En revanche, la loi condamne les propos racistes, xénophobes ou négationnistes, et qui incitent à la haine. Le Conseil de déontologie journalistique (CDJ) précise, dans le Code de déontologie, que le journaliste ne peut diffuser d’informations attentatoires à la dignité humaine, qu’il doit éviter les stéréotypes et s’interdire toute incitation même indirecte à la discrimination, etc.Pas question, donc, pour un journaliste, de laisser passer des propos haineux, même tenus par d’autres, sans les « encadrer ». Je suis bien sûr totalement en phase avec la loi et les prescrits déontologiques : pas besoin de cordon sanitaire médiatique pour cela. Mais n’en profitons pas pour sabrer dans la liberté d’expression, qui doit être absolue en-dehors de ce cadre. La Cour européenne des Droits de l’homme a clairement établi que cette liberté vaut aussi pour des opinions qui heurtent, choquent, inquiètent.

Certains interprètent le cordon sanitaire médiatique comme une interdiction de parler de l’extrême droite, et c’est problématique. Le CDJ ne parle d’ailleurs pas de « cordon médiatique », mais bien de « responsabilité sociale du journaliste ». : je préfère cette notion-là. Mais je suis quand même mitigé, parce qu’en vertu de cette « responsabilité sociale », le CDJ délivre une injonction négative : il faut éviter de donner la parole en direct. Du coup, par crainte ou par facilité, certains journalistes font carrément l’impasse sur les propos et les opinions des extrémistes, voire sur l’existence même de l’extrême droite : ils s’autolimitent. Cette attitude est tout à fait anti-journalistique. Le journaliste doit rendre compte de tous les courants d’opinion, du positionnement de tous les partis. Causer avec les représentants de l’extrême droite, puis rendre compte de leurs propos en leur opposant une analyse approfondie, argumentée, basée sur les faits, ça c’est du journalisme. Mais cela demande des connaissances, du temps, de l’énergie, bref, des moyens : et c’est justement ce dont manquent parfois cruellement les journalistes…

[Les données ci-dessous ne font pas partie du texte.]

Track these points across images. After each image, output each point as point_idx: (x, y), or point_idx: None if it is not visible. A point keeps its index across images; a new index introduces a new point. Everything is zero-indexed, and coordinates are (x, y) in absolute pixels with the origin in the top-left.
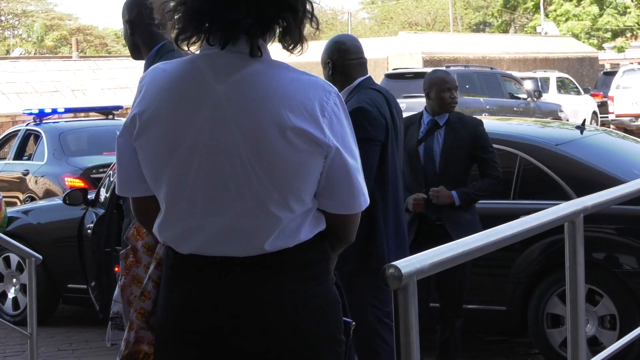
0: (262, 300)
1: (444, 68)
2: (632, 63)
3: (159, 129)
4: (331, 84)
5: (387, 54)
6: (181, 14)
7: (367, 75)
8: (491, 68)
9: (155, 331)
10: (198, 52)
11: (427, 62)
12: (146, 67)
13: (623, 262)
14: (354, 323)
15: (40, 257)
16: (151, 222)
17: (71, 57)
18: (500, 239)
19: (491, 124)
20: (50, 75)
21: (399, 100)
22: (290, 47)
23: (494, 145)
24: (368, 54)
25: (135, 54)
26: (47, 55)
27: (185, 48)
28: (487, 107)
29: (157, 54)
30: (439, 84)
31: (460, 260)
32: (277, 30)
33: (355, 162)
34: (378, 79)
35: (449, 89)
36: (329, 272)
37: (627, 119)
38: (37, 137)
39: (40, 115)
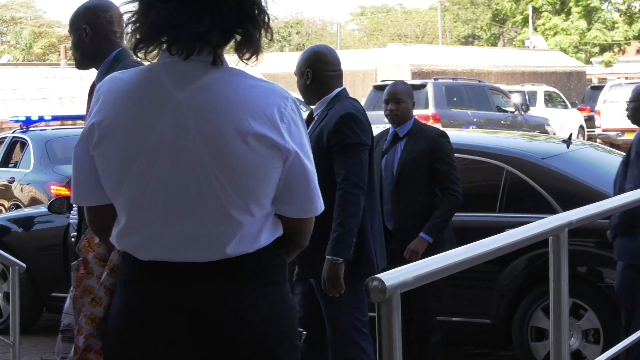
0: (222, 306)
1: (399, 81)
2: (619, 78)
3: (119, 137)
4: (287, 91)
5: (375, 66)
6: (140, 24)
7: (343, 87)
8: (479, 81)
9: (108, 338)
10: (156, 60)
11: (415, 74)
12: (102, 73)
13: (607, 276)
14: (304, 332)
15: (24, 265)
16: (107, 231)
17: (59, 64)
18: (484, 252)
19: (478, 137)
20: (38, 83)
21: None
22: (247, 57)
23: (481, 159)
24: (357, 65)
25: (85, 63)
26: (35, 62)
27: (143, 56)
28: (475, 119)
29: (116, 60)
30: (384, 96)
31: (445, 273)
32: (235, 40)
33: (312, 166)
34: (366, 90)
35: (387, 100)
36: (285, 279)
37: (614, 133)
38: (24, 144)
39: (27, 122)
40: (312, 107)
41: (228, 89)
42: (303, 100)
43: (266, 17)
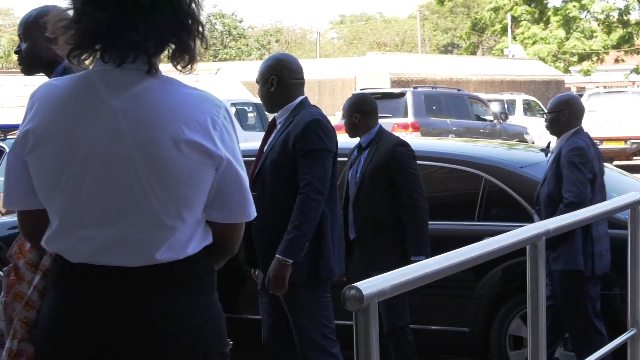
0: (150, 312)
1: (356, 93)
2: (597, 87)
3: (54, 143)
4: (220, 100)
5: (355, 74)
6: (75, 31)
7: (305, 95)
8: (458, 90)
9: (37, 341)
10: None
11: (394, 83)
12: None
13: None
14: (231, 342)
15: None
16: (38, 236)
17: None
18: (462, 261)
19: (457, 145)
20: (16, 91)
21: None
22: (181, 66)
23: (459, 167)
24: (336, 73)
25: (32, 69)
26: (14, 70)
27: (76, 63)
28: (454, 128)
29: (66, 70)
30: None
31: (423, 281)
32: (169, 49)
33: (244, 173)
34: (345, 98)
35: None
36: (214, 287)
37: None
38: (1, 152)
39: (3, 128)
40: (274, 114)
41: (162, 96)
42: (265, 107)
43: (200, 27)
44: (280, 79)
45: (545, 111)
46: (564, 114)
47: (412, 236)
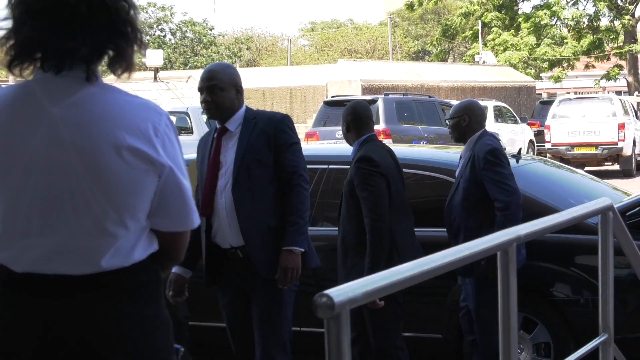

Inviter des représentants de l’extrême droite sur un plateau télé, même en direct, et que 20 journalistes se consacrent à fact-checker, à vérifier, à démentir leurs propos, voilà qui serait utile aux téléspectateurs ! Respecter le droit du public à être informé correctement et à connaître la vérité : c’est cela, l’essence de notre job. Cela n’a rien à voir avec le positionnement de ces médias, tel CNews, qui offrent une tribune permanente à l’extrême droite !

En tant que journaliste, on doit pouvoir se sentir libre d’aborder absolument tous les sujets. Mais il faut évidemment avoir les moyens de bien le faire.
Quand un média se dit « N’invitons pas des extrémistes qui peuvent déborder », c’est une forme de capitulation. Un processus d’évitement par lequel le journalisme renonce à assumer son rôle. Parfois, je ne suis pas loin de penser que le « cordon sanitaire médiatique » arrange bien les entreprises des médias : ça les dispense d’investir davantage dans les moyens humains.

Le meilleur rempart à la désinformation et à la propagande, c’est le journalisme de qualité.